Neuregelung der Künstlichen Intelligenz in Südkorea
Südkorea hat als erstes Land der Welt Gesetze erlassen, die den Betrieb von Systemen der Künstlichen Intelligenz regulieren. Ab sofort müssen mit Hilfe von KI erstellte Bilder eindeutig gekennzeichnet werden. Darüber hinaus sind Personen in wichtigen Tätigkeitsbereichen verpflichtet, die Arbeit von Computersystemen zu kontrollieren.
Ziele der neuen Gesetze
Die südkoreanischen Behörden geben an, dass die neuen Gesetze dazu dienen, das Vertrauen der Öffentlichkeit in Künstliche Intelligenz zu stärken und die Sicherheit zu gewährleisten. Das Ministerium für Wissenschaft und ICT bezeichnete diese Gesetzgebung als die zweite ihrer Art weltweit.
Inhalt der Gesetze
Nach dem neuen Gesetz müssen Unternehmen sicherstellen, dass Menschen die Kontrolle über sogenannte „hochleistungsfähige“ KI behalten, insbesondere in Bereichen wie nukleare Sicherheit, Trinkwasserproduktion, Transport, Gesundheitswesen und Finanzdienstleistungen.
Weitere Regelungen verlangen von Unternehmen, die Nutzer im Voraus über Produkte oder Dienstleistungen zu informieren, die hochleistungsfähige oder generative KI nutzen, und die Ergebnisse, die mit KI erzielt werden, deutlich zu kennzeichnen. Dazu gehören auch Deepfakes, die schwer von der Realität zu unterscheiden sind.
Übergangsfrist und Strafen
Die Behörden beabsichtigen nicht, Verstöße gegen die neue Gesetzgebung sofort zu bestrafen. Unternehmen wird eine einjährige Übergangsfrist eingeräumt, nach der Verwaltungsstrafen für Gesetzesverstöße verhängt werden. Diese Strafen können erheblich sein: Beispielsweise kann das Fehlen einer Kennzeichnung für generative KI mit einer Geldstrafe von bis zu 30 Millionen Won (ca. 20.400 US-Dollar) belegt werden.
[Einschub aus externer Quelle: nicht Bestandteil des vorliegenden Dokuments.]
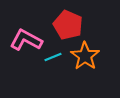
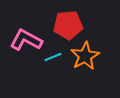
red pentagon: rotated 28 degrees counterclockwise
orange star: rotated 8 degrees clockwise
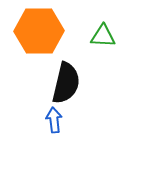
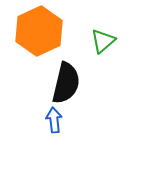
orange hexagon: rotated 24 degrees counterclockwise
green triangle: moved 5 px down; rotated 44 degrees counterclockwise
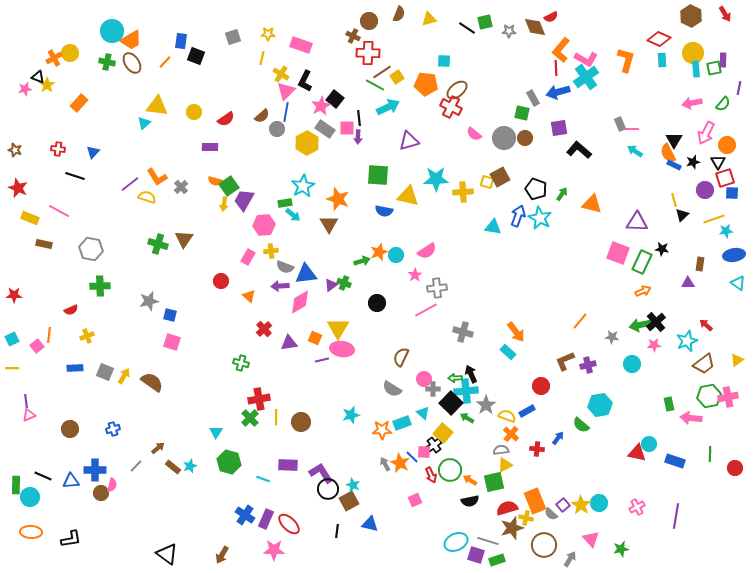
Im Vergleich zu Europa sind diese Strafen jedoch gering. In der EU können Verstöße mit Geldstrafen von 1 % des globalen Umsatzes bei geringfügigen Verstößen bis zu 7 % für Verstöße gegen Verbote zur Nutzung von Hochrisiko-KI geahndet werden.
Reaktionen aus der Industrie
Viele Gründer und Führungskräfte südkoreanischer Technologieunternehmen äußern Unmut über die neuen Gesetze. Einige Formulierungen im Gesetz sind nicht präzise genug, was dazu führen könnte, dass Unternehmen von vornherein sicherere, aber weniger innovative Ansätze wählen, um Risiken zu vermeiden.
Der Präsident Südkoreas forderte die Politiker auf, die Bedenken der Branchenvertreter ernst zu nehmen und eine ausreichende Unterstützung für Unternehmensgründungen und Startups zu bieten.
Zukünftige Maßnahmen
Das Ministerium für Wissenschaft und ICT plant die Schaffung einer Plattform mit Empfehlungen sowie eines speziellen Unterstützungszentrums für Unternehmen während der Übergangszeit. Zudem wird weiterhin geprüft, wie die Belastungen für die Industrie minimiert werden können. Eine Verlängerung der Übergangsfrist wird in Betracht gezogen, sollte die Situation in der Industrie dies erfordern.